In the current political situation, Sharif has methodically vanquished his competitors in the government and concentrated so much power in his own hands in his two years in office that critics call him an "elected dictator." His backers maintain that Sharif has made reasonable efforts to reduce the power of officials and military men who lack a political mandate, such as the Supreme Court's chief justice, the army chief of staff and the indirectly elected president.

But the levers of civilian government have grown so weak that the powerful premier has had to rely more and more on the military, Pakistan's most stable institution. Besides fighting crime in Karachi, the army has conducted the national census, taken over the largest power company and built roads in the Punjab.

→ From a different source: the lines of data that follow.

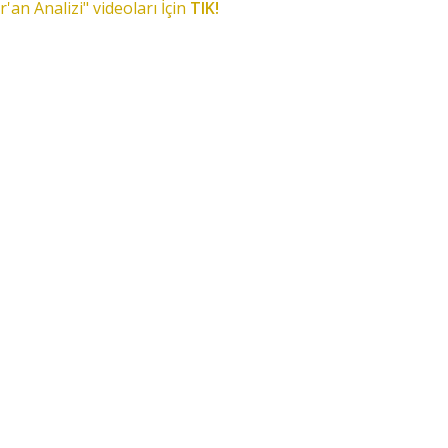
r'an Analizi" videoları İçin
TIK!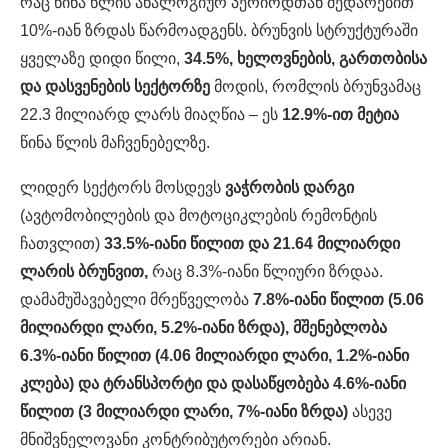
რაც წინა წლის ანალოგიურ პერიოდთან შედარებით
10%-იან ზრდას წარმოადგენს. ბრუნვის სტრუქტურაში
ყველაზე დიდი წილი,
34.5%, ხელოვნების, გართობისა
და დასვენების სექტორზე
მოდის, რომლის ბრუნვამაც
22.3 მილიარდ ლარს მიაღწია – ეს
12.9%-ით მეტია
წინა წლის მაჩვენებელზე.
ლიდერ სექტორს მოსდევს
ვაჭრობის დარგი
(ავტომობილების და მოტოციკლების რემონტის
ჩათვლით)
33.5%-იანი წილით და 21.64 მილიარდი
ლარის ბრუნვით,
რაც 8.3%-იანი წლიური ზრდაა.
დამამუშავებელი მრეწველობა
7.8%-იანი წილით (5.06
მილიარდი ლარი, 5.2%-იანი ზრდა), მშენებლობა
6.3%-იანი წილით (4.06 მილიარდი ლარი, 1.2%-იანი
კლება) და ტრანსპორტი და დასაწყობება 4.6%-იანი
წილით (3 მილიარდი ლარი, 7%-იანი ზრდა)
ასევე
მნიშვნელოვანი კონტრიბუტორები არიან.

One Western observer has described Sharif's increasing dependence on the military as "a coup by invitation," while a recent book published in India asks if Pakistan has become "a withering state."

Abida Hussain, a cabinet member who served as ambassador to Washington in the early 1990s, said Sharif has made a pragmatic decision to deploy the army temporarily to deal with serious national problems. "I believe the army is the best-trained personnel we have," she said.

In any case, the army appears unenthusiastic about its new duties and is widely thought to be uninterested in an outright government takeover, partly because the United States -- which retains considerable influence with its former Cold War ally -- would strongly object to such a move.

"I think there is little chance of the army taking over," said Ahmad, the historian. "But you can never rule it out in this country because the warrior class has not been tamed by civil institutions."

Special correspondent Kamran Khan contributed to this article.